Raw begründet seine Theorie damit, dass Noach nicht Cham selbst, sondern dessen vierten Sohn Kenaan verfluchte als Rache dafür, dass er selbst nun keinen vierten Sohn mehr haben konnte. Schmuel dagegen führt zum Beleg seiner Deutung an, dass das Verb »er sah« auch als »er drang ein« gelesen werden könnte. Am Ende einigen sich Raw und Schmuel darauf, dass Cham beides tat.

Auf die Beweggründe Chams wird nicht eingegangen.

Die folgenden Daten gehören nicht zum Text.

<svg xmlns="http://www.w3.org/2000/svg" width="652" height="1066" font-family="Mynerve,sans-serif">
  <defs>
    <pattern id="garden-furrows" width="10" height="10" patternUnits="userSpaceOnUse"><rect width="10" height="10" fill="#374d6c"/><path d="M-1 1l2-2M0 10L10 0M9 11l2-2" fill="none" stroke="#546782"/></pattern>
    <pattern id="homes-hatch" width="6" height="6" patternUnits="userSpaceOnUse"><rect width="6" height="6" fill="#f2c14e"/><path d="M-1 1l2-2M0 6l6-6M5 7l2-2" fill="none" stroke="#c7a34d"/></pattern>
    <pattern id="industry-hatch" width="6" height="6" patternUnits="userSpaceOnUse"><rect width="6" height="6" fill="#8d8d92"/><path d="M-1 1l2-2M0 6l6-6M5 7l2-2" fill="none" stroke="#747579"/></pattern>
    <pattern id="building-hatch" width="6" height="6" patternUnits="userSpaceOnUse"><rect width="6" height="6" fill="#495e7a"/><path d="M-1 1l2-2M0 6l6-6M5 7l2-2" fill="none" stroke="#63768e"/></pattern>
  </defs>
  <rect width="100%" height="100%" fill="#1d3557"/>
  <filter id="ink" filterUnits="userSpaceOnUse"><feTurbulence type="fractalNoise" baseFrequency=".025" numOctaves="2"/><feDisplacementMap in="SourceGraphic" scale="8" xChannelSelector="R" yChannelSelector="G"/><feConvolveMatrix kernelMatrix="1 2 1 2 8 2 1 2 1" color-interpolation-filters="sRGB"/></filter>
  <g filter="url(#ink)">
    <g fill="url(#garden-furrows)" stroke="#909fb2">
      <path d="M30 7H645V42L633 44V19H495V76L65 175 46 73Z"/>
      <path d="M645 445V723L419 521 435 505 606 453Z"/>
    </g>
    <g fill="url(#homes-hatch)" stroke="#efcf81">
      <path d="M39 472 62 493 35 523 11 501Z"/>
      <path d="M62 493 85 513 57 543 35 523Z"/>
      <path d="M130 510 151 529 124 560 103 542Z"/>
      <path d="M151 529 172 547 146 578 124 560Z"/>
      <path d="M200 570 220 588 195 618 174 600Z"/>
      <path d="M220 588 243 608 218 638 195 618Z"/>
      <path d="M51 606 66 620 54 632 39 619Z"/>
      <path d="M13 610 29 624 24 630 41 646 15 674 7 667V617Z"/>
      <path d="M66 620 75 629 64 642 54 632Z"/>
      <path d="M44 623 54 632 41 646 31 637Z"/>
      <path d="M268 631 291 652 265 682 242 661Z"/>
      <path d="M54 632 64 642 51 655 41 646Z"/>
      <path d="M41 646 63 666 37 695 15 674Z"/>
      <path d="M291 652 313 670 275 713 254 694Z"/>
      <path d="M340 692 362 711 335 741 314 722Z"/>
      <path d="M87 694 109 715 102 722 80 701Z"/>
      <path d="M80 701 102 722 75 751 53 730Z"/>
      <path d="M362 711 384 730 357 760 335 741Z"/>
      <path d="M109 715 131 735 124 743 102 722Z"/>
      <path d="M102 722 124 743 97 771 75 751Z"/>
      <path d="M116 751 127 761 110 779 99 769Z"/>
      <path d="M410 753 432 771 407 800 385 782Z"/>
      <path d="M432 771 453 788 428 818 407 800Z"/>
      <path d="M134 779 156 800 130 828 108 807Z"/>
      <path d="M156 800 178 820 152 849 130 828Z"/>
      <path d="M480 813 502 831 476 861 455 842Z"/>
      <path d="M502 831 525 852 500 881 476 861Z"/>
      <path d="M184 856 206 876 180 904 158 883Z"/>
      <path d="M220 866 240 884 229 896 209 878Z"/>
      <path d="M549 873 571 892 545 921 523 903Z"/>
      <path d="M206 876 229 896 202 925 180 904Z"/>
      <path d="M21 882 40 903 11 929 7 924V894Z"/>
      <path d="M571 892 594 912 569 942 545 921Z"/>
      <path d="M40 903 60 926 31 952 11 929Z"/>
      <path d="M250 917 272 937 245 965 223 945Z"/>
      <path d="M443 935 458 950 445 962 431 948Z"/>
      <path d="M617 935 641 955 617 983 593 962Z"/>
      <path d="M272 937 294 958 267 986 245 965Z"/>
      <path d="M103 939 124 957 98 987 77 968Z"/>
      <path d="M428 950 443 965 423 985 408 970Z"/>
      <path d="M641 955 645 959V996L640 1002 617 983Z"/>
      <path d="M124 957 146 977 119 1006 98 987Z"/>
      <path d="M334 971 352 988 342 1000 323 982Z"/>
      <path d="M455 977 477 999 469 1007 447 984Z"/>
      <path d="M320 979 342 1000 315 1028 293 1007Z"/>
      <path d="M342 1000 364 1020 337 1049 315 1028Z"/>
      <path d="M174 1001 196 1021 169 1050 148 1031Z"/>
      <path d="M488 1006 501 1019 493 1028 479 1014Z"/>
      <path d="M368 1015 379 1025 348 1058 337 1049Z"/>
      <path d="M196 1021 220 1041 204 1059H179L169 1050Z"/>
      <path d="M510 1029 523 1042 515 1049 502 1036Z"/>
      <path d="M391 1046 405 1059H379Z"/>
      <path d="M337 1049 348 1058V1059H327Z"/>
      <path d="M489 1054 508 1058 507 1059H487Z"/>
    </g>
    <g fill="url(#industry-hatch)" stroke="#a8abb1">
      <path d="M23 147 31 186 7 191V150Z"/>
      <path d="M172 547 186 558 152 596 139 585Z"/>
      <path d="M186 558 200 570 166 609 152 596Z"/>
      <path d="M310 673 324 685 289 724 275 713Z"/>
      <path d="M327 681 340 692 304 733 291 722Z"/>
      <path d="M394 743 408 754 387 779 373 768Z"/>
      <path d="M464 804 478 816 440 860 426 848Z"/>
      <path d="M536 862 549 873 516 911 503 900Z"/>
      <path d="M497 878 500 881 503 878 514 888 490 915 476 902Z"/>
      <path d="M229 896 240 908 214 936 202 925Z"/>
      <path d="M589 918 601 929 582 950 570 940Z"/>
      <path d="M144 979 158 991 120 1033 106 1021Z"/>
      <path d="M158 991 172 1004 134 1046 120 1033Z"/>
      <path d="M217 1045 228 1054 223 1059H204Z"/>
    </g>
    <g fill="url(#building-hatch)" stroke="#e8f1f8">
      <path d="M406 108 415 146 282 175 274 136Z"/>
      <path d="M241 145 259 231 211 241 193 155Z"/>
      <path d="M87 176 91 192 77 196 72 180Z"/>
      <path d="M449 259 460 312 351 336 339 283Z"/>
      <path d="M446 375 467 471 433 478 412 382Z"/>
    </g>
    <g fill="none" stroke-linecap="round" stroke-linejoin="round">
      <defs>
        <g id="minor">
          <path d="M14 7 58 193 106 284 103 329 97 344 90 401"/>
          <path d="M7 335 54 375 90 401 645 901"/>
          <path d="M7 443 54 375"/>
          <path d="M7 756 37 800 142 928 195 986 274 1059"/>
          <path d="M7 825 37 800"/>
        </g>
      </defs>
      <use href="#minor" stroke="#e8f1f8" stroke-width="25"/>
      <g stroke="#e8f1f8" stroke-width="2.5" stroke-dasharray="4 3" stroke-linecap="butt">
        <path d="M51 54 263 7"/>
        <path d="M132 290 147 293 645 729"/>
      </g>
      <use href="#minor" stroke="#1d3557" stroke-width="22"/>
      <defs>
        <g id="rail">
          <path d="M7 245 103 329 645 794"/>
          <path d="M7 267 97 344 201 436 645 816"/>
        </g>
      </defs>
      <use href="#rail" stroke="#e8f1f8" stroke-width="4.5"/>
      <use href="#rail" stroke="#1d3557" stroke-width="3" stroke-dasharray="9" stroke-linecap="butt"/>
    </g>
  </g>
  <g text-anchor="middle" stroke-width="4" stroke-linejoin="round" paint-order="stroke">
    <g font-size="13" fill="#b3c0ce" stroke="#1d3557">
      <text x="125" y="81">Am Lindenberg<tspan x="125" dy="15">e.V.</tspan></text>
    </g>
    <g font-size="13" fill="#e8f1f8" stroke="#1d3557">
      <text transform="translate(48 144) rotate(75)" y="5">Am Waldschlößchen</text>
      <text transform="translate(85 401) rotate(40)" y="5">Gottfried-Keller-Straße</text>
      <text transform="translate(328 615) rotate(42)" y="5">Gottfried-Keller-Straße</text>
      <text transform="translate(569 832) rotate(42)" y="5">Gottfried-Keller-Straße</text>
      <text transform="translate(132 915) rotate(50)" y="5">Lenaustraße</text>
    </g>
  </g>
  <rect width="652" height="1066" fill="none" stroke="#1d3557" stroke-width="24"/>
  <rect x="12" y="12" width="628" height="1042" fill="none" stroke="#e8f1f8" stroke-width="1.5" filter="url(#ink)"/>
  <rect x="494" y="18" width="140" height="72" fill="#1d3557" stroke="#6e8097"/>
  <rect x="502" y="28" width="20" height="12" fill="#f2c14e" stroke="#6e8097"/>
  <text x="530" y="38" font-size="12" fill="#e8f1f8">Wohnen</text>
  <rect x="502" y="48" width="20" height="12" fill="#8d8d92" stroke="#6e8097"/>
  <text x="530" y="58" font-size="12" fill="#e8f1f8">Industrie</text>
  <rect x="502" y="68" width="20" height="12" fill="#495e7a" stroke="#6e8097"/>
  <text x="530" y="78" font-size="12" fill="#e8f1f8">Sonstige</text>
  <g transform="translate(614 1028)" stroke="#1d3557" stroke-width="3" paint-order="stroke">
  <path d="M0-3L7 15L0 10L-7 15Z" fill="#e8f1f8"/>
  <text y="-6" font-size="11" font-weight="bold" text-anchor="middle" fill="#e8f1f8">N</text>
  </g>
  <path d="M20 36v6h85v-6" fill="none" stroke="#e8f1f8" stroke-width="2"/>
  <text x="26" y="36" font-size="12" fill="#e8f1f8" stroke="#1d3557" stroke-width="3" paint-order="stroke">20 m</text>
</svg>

Allerdings wird ihm in der rabbinischen Literatur nachgesagt, er habe sich bereits auf der Arche durch seine zügellose Sexualität hervorgetan.

So heißt es im Midrasch Genesis Rabba: Cham wie auch der Hund hatten in der Arche sexuellen Verkehr. Deshalb kam Cham schwarz heraus, und der Hund stellt sich bei seiner Paarung zur Schau. Cham wird hier zum Stammvater der dunkelhäutigen Menschen gemacht, denen damit eine ungezügelte Sexualität angedichtet wird – ein bis heute präsentes rassistisches Klischee.

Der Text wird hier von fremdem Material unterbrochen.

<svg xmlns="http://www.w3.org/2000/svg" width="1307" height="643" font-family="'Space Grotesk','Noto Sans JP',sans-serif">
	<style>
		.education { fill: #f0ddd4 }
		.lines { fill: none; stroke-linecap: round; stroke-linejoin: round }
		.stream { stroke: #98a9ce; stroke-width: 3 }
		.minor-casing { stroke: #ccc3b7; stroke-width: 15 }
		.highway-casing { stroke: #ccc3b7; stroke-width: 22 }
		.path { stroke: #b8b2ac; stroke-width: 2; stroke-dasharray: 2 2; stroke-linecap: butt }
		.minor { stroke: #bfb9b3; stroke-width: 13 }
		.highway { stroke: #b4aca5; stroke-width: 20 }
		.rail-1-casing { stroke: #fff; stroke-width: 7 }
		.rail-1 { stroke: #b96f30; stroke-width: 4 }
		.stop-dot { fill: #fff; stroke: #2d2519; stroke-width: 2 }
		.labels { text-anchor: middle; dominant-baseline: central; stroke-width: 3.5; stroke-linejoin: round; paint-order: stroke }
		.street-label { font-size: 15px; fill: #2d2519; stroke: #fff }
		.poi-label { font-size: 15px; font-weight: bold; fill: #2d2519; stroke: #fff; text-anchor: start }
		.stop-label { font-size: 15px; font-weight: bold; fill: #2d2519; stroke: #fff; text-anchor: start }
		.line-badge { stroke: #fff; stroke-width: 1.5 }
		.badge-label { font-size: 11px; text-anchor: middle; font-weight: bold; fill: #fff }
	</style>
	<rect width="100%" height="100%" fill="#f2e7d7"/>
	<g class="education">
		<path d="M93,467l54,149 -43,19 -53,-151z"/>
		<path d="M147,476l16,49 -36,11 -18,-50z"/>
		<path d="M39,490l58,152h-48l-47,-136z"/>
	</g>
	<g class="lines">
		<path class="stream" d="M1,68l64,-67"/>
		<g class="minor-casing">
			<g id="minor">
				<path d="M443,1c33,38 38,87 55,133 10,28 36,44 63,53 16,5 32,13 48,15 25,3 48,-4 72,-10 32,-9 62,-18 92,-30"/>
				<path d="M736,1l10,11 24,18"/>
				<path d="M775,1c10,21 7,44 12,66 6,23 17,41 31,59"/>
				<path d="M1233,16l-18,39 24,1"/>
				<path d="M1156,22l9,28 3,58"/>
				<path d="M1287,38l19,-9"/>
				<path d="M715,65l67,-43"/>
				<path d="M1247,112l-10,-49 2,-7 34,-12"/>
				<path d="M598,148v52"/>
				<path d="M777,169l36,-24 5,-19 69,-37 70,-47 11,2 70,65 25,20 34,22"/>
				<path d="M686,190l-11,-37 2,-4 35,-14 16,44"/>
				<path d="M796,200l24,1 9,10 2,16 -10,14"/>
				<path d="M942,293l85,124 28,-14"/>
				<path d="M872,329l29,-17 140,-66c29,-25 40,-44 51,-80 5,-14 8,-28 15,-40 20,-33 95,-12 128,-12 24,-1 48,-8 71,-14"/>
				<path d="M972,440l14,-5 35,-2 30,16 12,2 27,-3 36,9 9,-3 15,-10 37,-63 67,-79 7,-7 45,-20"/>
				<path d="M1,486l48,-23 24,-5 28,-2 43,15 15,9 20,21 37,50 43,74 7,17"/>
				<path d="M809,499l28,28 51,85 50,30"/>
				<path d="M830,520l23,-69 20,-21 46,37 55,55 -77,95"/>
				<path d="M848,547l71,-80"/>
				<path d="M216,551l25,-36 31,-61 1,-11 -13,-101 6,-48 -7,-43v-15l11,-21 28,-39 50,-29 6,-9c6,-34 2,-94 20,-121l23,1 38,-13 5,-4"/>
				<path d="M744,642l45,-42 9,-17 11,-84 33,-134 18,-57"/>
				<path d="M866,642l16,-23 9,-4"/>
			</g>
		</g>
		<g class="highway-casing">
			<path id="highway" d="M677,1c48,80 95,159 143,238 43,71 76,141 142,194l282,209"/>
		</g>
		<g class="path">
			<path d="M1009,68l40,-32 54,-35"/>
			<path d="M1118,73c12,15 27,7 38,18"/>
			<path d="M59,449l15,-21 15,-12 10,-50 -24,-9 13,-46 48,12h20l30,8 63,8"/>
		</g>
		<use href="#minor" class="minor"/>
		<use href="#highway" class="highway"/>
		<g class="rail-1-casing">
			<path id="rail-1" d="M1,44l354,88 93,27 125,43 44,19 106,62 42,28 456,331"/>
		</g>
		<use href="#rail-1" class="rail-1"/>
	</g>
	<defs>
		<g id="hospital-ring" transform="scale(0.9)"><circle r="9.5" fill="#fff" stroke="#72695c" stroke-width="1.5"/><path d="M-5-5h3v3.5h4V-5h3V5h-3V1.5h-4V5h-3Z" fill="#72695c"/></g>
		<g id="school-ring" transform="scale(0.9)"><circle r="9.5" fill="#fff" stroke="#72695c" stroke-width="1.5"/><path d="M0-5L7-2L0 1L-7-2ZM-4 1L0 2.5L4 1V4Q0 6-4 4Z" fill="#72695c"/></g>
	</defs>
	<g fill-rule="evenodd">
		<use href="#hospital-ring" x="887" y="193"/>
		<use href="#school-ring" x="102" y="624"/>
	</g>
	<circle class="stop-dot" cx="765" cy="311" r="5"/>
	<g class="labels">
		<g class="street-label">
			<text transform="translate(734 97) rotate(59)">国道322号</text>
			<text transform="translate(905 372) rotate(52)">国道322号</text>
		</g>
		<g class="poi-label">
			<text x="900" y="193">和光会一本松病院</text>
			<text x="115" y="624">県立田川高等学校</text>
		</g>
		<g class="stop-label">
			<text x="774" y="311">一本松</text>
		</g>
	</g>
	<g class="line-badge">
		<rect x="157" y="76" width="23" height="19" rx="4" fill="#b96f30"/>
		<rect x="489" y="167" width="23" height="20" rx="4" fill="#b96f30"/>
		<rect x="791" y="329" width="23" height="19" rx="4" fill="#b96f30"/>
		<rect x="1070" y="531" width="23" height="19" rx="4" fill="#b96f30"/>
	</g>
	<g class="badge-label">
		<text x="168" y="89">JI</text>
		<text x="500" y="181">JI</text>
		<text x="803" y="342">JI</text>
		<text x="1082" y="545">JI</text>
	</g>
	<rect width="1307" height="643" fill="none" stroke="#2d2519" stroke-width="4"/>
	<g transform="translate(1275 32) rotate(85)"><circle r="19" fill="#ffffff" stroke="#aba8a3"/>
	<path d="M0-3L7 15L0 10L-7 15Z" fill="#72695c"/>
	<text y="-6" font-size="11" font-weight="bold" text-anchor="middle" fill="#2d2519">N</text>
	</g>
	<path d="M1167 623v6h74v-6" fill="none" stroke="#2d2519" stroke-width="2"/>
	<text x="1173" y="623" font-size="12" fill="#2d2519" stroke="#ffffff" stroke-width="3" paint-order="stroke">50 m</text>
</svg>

Kastration Die Geschehnisse während Noachs Weinrauschs bedeuten einen elementaren Bruch in der Erzählung seines Heldenepos. Noach erfährt die in einer patriarchalen Gesellschaft denkbar tiefste Demütigung: die Kastration und Penetration durch den eigenen Sohn. Dieser Makel wertet den Bund Noachs mit Gott im Vergleich zum Bund Awrahams und dem Bund Mosches ab.

Obwohl Cham für diese Tat verantwortlich ist, wird auch Noachs Verhalten kritisiert. Im Midrasch Tanchuma wird erläutert, dass Satan persönlich an dem Weinberg mitarbeitete und durch die Blutopfer diverser Tiergattungen deren Eigenschaften in den Wein einfließen ließ.

Wenn der Mensch keinen Alkohol trinkt, sei er wie ein Lamm, wird ausgeführt. Trinke er mit Maß, sei er heldenhaft wie ein Löwe. Doch trinke er zu viel, verschmutze er sich wie ein Schwein. Und ist er berauscht, schwingt er schändliche Reden und weiß nicht mehr, was er tut. Dies alles geschah Noach, dem Gerechten, und um wie viel mehr allen anderen!

Sieh nicht nach dem Weine, wie rötlich er schillert, sieh nicht nach dem Weine, sein Ende ist Blut, sagt der Weise Raba im Traktat Sanhedrin. Dieser Ausspruch kann auf Noachs Verlust seiner patriarchalen Stellung durch blutigen Verlust seiner Männlichkeit hindeuten.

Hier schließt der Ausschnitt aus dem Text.